The domestic imagery in Scots is Glen's point of beginning. His poem "Progress" begins from naive statement, bouncing along like a nursery rhyme, but there is a remorseless logic in it. It proceeds thus: "Is not nature wonderful / We cam oot heid first-get a slap / and oor mither toungue." By the end one is aware that Glen is applying a kind of Socratic dialogue to the argument. The bright tone darkens. He takes this development further in "Bacchae in Suburbia." This work is written in a homely Scots ("You are feart son?"), and one hears, as it were, behind the words the knock on the door that might mean death or torture, as it has for many in Europe in our time.

Despite the success of the concentrated moments in Glen's short poems the idiom of colloquial Scots/English speech, which comes naturally from his pen, lends itself more readily to his reflective longer poems.

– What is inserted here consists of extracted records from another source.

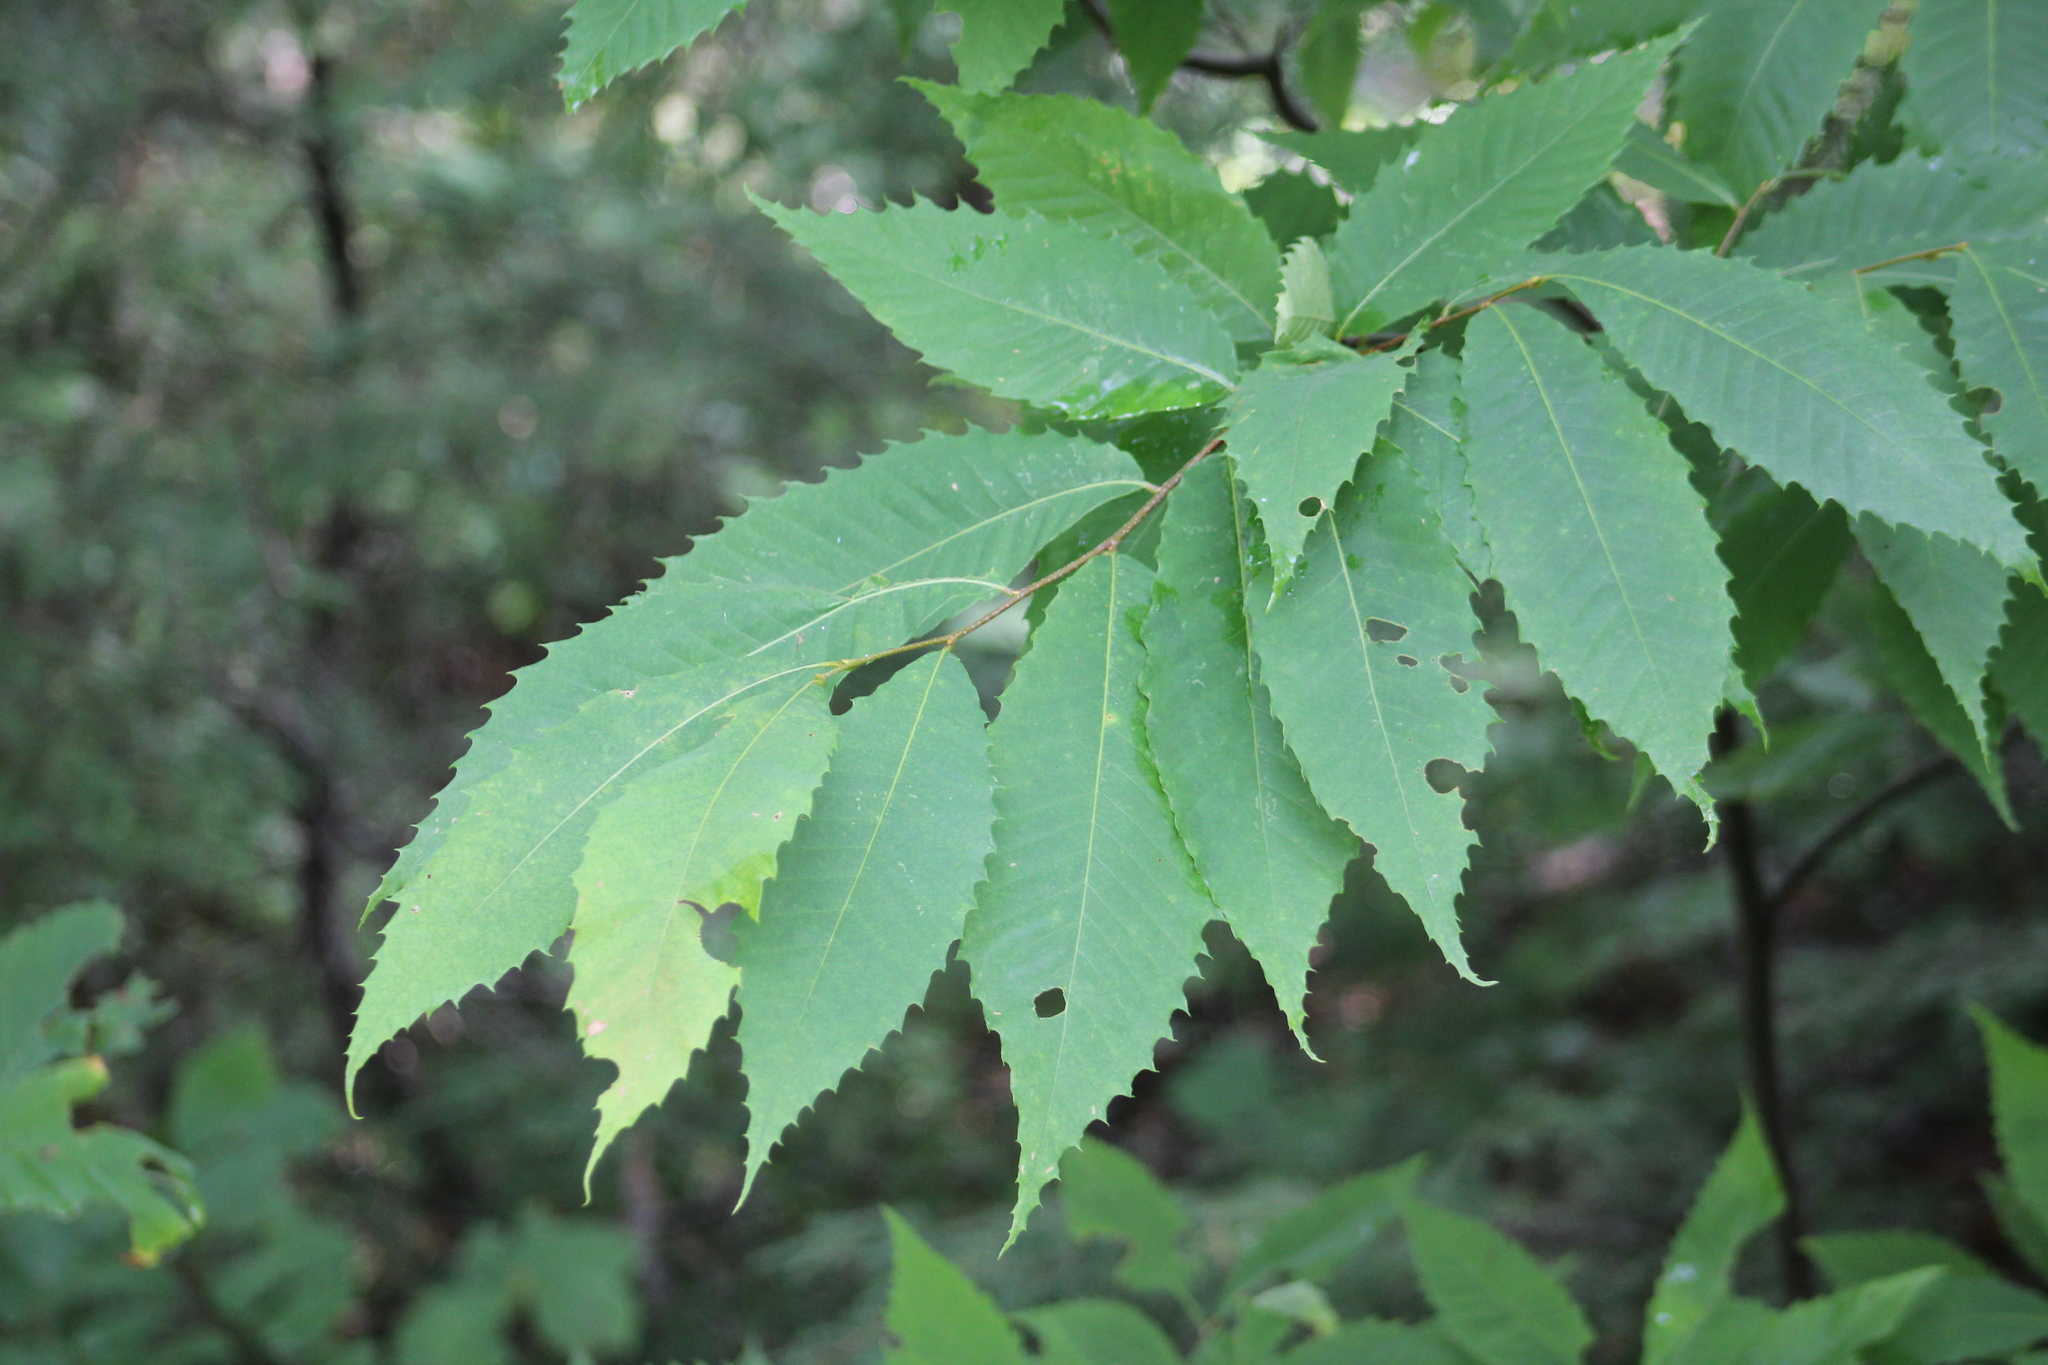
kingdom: Plantae
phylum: Tracheophyta
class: Magnoliopsida
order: Fagales
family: Fagaceae
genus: Castanea
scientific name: Castanea dentata
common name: American chestnut
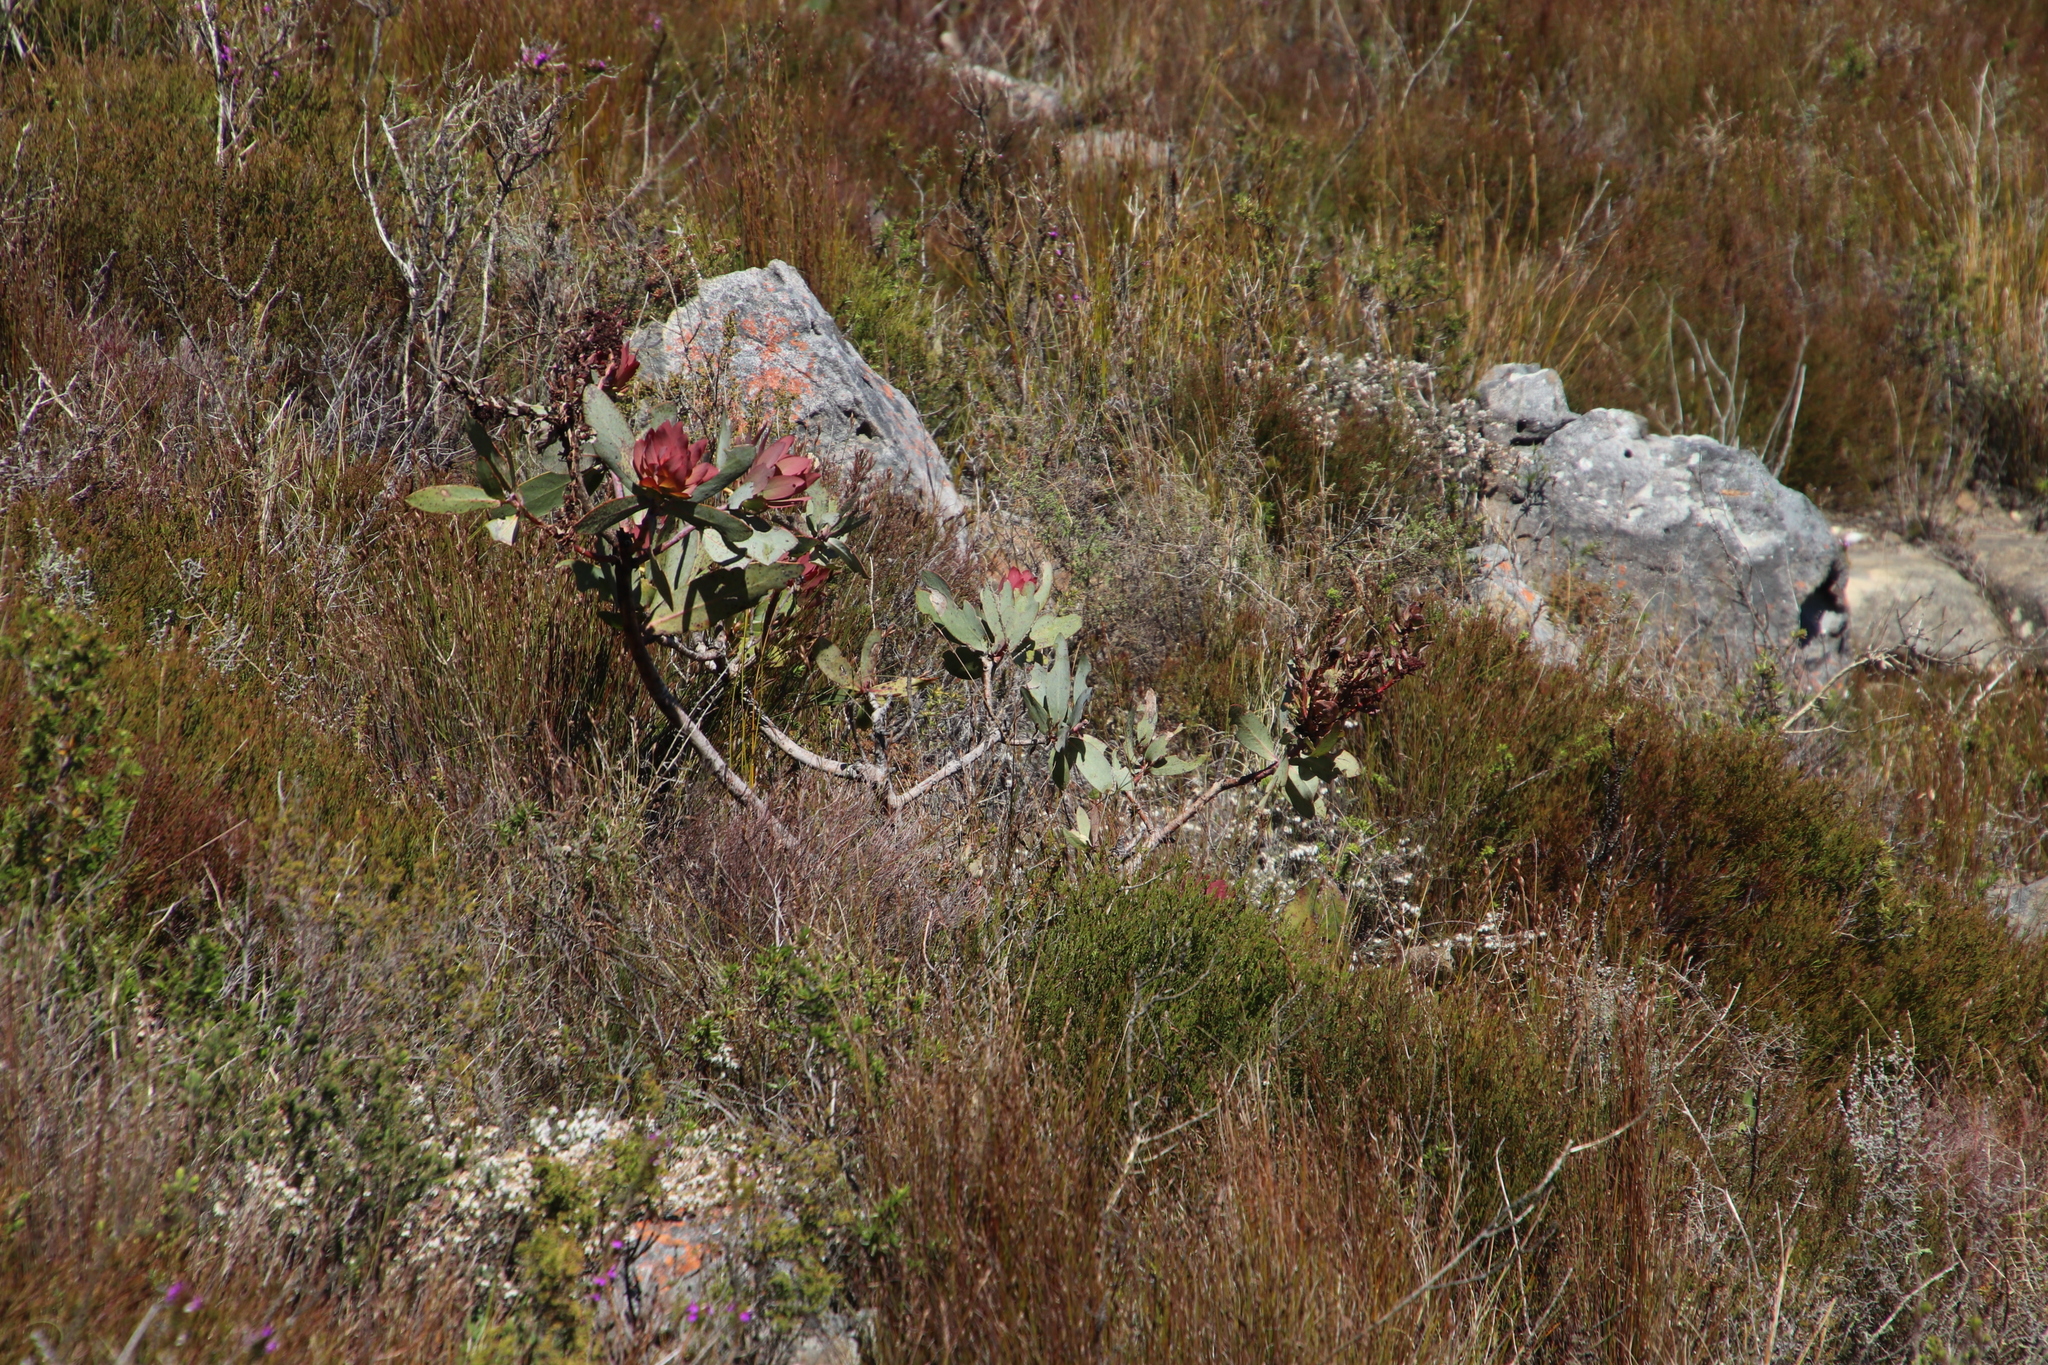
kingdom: Plantae
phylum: Tracheophyta
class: Magnoliopsida
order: Proteales
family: Proteaceae
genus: Protea
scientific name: Protea nitida
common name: Tree protea
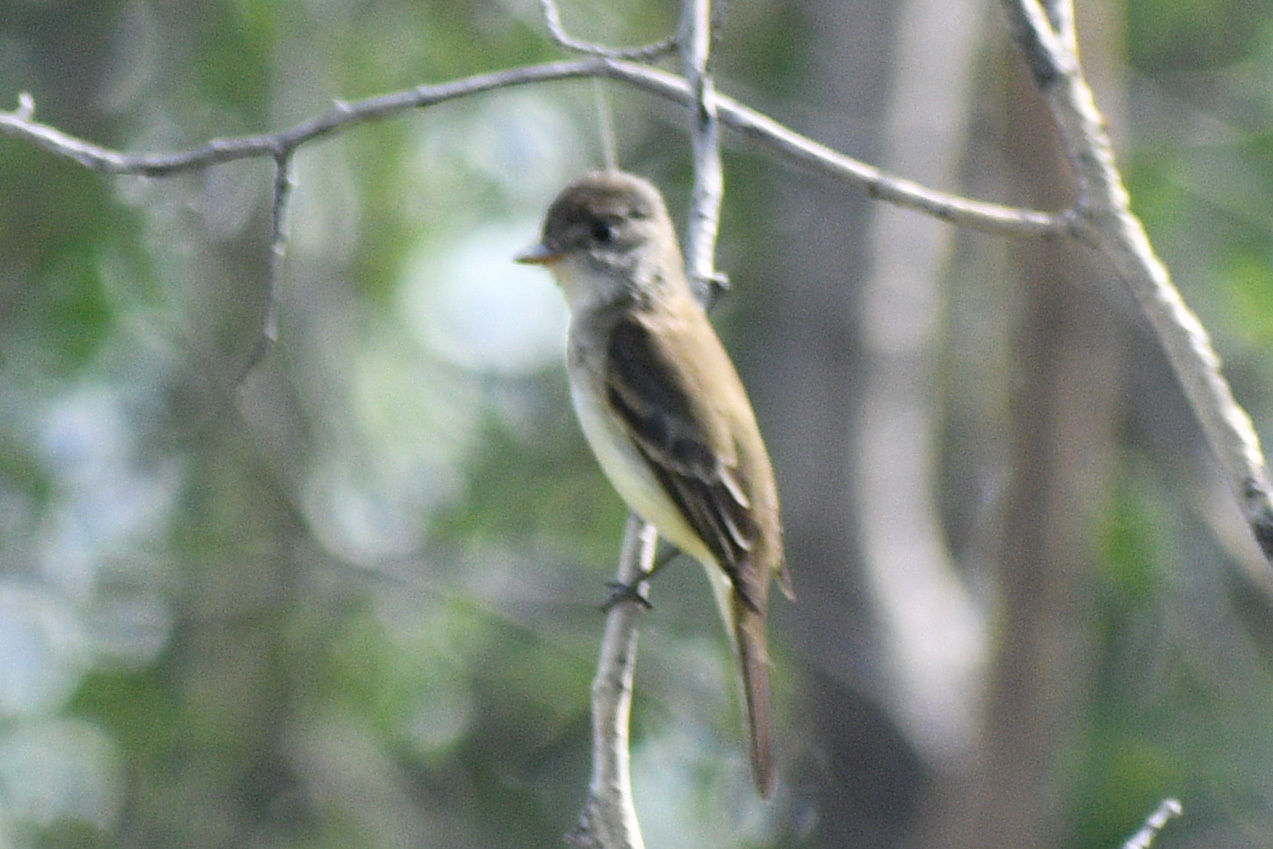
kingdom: Animalia
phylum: Chordata
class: Aves
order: Passeriformes
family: Tyrannidae
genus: Empidonax
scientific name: Empidonax traillii
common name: Willow flycatcher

These have frequently suffered from diffuseness and flatness of tone, but in 1980 the publication of Realities Poems, a book-length sequence, marked a new achievement. Much of the subject matter is, characteristically, domestic-autobiographical, but the enjoyment of family life—and how freshly and affectionately done are all these passages—is set within a wider framework, partly philosophical and partly drawn from aspects of existence today seen as a threat to the caring family and to the aspirations that stem from the confidence such living breeds. Glen achieves this presentation in poetic terms by setting one type of experience against the other. On the one hand he tells of the happiness of, when young, chasing with Margaret, now his wife:

   My breath comin quick as yours,
   we race doun to the lochside house
   and warmth by the rug by the fire
   —and wunnerin what Mrs MacDonald thocht,
 
 
   as she served us our tea.

Against this human warmth is life in "The House at Half-Wey Point," "the new seat / of civilisation," where the proprietors of the hotel control those who would climb to the mountaintop by experiment and daring:

   The routes hae built-in plastic railweys
   and guides in uniform like railwey
   porters walk the paths. There are
   cassettes to be hired
   gien a commentary on the set weys.

In such passages through particular experiences, couched in Glen's modest, skeptical tongue, large issues are implicit. No writer in Scots has taken this way to these issues. Consequently, it may be claimed that in doing this Glen has extended a Scots literary sensibility.

"A Divine Comedy," from Selected New Poems, is set on a coach tour in Italy. The speaker is enthralled by a view of Tuscany:

   And a woman whispers to naebody in particular,
   'lo sono Scotto,
   'lo sono Scotto.'
   'Lo sono Scotto.'

The Scottish resonance heard in the voice is heard in all of Glen's poetry, and this is the basis of his achievement.